The team leader is reviewing what the HCP has just prescribed for Mr. N (non-Hodgkin lymphoma). What will the team leader question?
- A. Administer filgrastim 5 mcg/kg subcutaneously every day
- B. Catheterize to obtain a urinalysis specimen.
- C. Flush the IV saline lock every shift.
- D. Monitor vital signs every 4 hours.
Correct Answer: A
Rationale: The correct answer is A: Administer filgrastim 5 mcg/kg subcutaneously every day. The rationale for this is that filgrastim is a medication commonly prescribed for patients with non-Hodgkin lymphoma to stimulate the production of white blood cells. Therefore, the team leader should question the dosage, route of administration, and frequency to ensure it aligns with the prescribed treatment plan.
Incorrect choices:
B: Catheterize to obtain a urinalysis specimen - This is not relevant to the prescribed treatment for non-Hodgkin lymphoma.
C: Flush the IV saline lock every shift - Important for maintaining IV access but not directly related to the prescribed medication.
D: Monitor vital signs every 4 hours - Monitoring vital signs is important but not the primary concern when reviewing a prescribed medication for non-Hodgkin lymphoma.
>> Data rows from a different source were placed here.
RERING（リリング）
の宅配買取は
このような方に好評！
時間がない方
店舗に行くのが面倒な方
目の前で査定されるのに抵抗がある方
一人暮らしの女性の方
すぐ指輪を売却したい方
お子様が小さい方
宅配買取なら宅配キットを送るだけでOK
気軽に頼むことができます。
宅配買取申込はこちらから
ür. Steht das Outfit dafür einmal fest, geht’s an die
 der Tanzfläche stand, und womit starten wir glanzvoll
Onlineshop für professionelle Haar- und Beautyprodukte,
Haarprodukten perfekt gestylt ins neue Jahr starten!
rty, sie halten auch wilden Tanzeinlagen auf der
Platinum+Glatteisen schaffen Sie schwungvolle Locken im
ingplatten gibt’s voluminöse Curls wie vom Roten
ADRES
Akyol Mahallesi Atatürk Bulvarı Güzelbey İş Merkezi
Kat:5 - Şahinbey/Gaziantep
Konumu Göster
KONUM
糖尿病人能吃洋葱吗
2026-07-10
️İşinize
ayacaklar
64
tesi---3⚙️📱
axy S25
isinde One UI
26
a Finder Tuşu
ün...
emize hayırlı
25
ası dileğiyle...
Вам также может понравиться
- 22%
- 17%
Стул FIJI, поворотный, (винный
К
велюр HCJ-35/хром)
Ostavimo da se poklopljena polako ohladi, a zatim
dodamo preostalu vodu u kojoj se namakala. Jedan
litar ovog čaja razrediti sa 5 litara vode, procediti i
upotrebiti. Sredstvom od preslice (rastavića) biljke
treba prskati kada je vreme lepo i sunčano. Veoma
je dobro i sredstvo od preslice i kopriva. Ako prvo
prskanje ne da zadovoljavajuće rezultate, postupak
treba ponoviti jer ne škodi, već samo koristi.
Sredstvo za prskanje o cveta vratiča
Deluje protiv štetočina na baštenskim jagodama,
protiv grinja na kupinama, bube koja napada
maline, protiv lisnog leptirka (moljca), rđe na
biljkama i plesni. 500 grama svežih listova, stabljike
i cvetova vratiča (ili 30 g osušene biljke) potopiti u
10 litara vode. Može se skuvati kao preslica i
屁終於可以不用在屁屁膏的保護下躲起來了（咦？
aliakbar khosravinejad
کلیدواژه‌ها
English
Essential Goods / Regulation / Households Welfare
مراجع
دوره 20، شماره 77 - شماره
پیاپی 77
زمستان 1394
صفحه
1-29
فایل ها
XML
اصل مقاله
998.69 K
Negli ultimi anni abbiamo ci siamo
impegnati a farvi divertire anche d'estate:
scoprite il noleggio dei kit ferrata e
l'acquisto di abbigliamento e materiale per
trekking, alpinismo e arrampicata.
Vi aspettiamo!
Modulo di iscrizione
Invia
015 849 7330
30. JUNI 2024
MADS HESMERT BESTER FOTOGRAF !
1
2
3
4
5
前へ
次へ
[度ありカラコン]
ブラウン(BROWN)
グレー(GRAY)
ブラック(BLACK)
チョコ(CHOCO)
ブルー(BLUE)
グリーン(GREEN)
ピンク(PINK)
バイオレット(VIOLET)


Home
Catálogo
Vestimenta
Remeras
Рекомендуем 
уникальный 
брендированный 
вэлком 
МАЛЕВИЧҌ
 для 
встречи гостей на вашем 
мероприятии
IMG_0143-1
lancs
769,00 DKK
The nurse cares for a patient who has just been diagnosed with lung cancer. Which statement by the nurse is therapeutic?
- A. "You sound really frightened about your diagnosis of cancer."
- B. "You will get better because the treatment will be started this week."
- C. "I think you should take a vacation and try to forget about the cancer."
- D. "An apple a day will keep the doctor away."
Correct Answer: A
Rationale: Answer A is correct because it shows empathy and validation of the patient's feelings. It acknowledges the patient's fear, which is important for building trust and rapport. Answer B is incorrect because it offers false reassurance. Answer C is incorrect because it suggests avoidance, which is not helpful for coping with a cancer diagnosis. Answer D is incorrect because it is a generic and unrelated statement.